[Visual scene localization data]
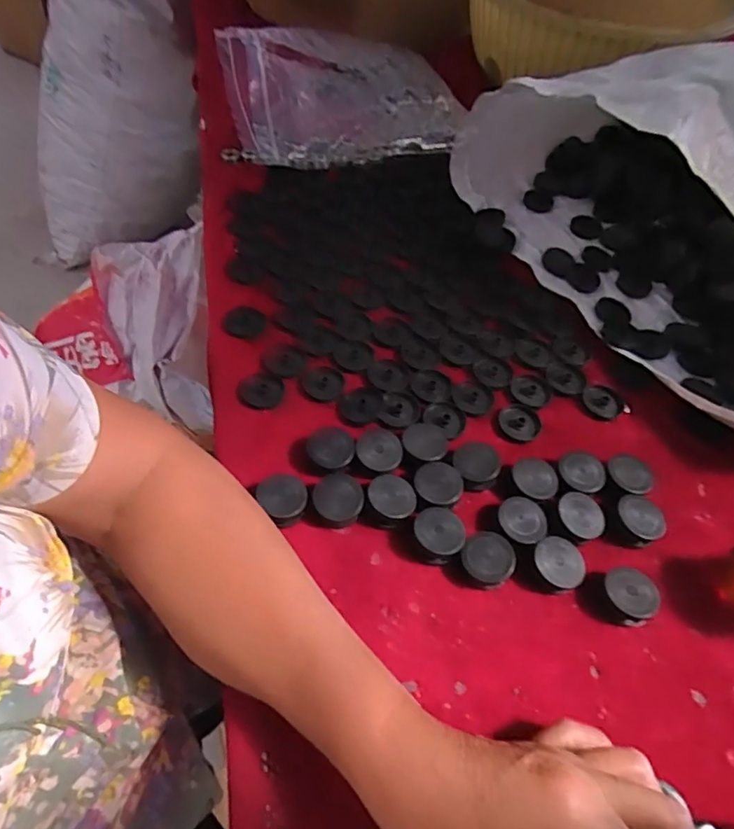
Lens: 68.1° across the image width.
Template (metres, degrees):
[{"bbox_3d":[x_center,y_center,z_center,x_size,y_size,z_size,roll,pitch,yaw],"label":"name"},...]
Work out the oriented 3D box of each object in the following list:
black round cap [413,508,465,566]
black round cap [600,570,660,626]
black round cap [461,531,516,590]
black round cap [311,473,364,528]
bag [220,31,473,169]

*Task item*: The records above should be repeated exactly, with no pictures in the copy.

*Worked solution*:
Lens: 68.1° across the image width.
Template (metres, degrees):
[{"bbox_3d":[x_center,y_center,z_center,x_size,y_size,z_size,roll,pitch,yaw],"label":"name"},...]
Work out the oriented 3D box of each object in the following list:
black round cap [413,508,465,566]
black round cap [600,570,660,626]
black round cap [461,531,516,590]
black round cap [311,473,364,528]
bag [220,31,473,169]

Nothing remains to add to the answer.